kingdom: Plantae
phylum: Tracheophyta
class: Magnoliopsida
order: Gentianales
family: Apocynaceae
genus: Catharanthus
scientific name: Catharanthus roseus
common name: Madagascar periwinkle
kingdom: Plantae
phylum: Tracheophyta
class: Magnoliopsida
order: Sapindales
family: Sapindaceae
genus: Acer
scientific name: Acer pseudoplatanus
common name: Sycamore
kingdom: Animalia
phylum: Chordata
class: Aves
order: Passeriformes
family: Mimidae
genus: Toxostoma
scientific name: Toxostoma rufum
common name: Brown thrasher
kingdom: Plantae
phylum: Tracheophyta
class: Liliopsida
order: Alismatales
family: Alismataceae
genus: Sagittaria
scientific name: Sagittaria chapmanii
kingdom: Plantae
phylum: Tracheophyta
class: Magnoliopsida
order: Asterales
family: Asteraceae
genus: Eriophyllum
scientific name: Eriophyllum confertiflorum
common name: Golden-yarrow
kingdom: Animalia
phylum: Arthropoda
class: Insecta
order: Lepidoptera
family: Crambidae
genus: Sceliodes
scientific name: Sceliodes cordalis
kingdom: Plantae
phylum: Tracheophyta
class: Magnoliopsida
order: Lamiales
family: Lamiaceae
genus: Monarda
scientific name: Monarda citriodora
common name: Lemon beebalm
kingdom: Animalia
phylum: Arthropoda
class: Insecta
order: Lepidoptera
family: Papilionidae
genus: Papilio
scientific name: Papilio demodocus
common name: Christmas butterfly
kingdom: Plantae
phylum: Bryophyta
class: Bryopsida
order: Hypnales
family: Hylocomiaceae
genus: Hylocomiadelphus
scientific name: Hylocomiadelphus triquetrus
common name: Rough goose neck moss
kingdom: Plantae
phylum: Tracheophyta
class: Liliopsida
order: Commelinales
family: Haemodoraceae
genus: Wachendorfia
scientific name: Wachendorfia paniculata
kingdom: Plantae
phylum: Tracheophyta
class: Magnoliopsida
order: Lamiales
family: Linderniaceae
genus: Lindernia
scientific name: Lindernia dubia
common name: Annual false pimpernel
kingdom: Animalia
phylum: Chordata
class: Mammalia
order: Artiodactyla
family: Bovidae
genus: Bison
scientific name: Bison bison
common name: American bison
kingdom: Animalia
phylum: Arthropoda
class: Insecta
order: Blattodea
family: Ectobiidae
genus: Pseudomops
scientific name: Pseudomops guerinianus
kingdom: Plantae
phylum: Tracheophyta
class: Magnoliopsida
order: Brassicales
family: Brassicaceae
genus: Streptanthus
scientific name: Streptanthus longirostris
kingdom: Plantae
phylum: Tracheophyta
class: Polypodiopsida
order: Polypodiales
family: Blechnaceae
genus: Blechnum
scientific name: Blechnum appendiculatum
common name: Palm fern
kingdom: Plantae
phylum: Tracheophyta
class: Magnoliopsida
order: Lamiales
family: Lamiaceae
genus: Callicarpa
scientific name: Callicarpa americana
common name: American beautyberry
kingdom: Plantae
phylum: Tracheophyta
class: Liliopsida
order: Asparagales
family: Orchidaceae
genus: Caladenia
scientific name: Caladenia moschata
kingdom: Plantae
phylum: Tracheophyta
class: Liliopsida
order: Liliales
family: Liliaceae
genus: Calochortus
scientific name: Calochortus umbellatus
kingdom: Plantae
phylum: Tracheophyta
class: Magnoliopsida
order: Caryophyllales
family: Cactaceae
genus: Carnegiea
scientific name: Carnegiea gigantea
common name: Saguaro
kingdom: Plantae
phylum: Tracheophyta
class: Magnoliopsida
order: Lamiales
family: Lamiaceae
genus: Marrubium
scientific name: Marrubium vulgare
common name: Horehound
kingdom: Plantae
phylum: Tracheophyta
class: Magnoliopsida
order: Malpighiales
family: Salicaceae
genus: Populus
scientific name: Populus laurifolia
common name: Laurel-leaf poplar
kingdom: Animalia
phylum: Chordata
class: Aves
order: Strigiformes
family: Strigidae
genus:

########################################

→ **TASK BRIEF**
Put the lines of the records, starting at the line containing "scientific name: Sceliodes cordalis" and ending at the line containing "genus: Papilio", into a JSON list of strings, one string per line and no blank lines.

→ **WRITTEN ANSWER**
[
  "scientific name: Sceliodes cordalis",
  "kingdom: Plantae",
  "phylum: Tracheophyta",
  "class: Magnoliopsida",
  "order: Lamiales",
  "family: Lamiaceae",
  "genus: Monarda",
  "scientific name: Monarda citriodora",
  "common name: Lemon beebalm",
  "kingdom: Animalia",
  "phylum: Arthropoda",
  "class: Insecta",
  "order: Lepidoptera",
  "family: Papilionidae",
  "genus: Papilio"
]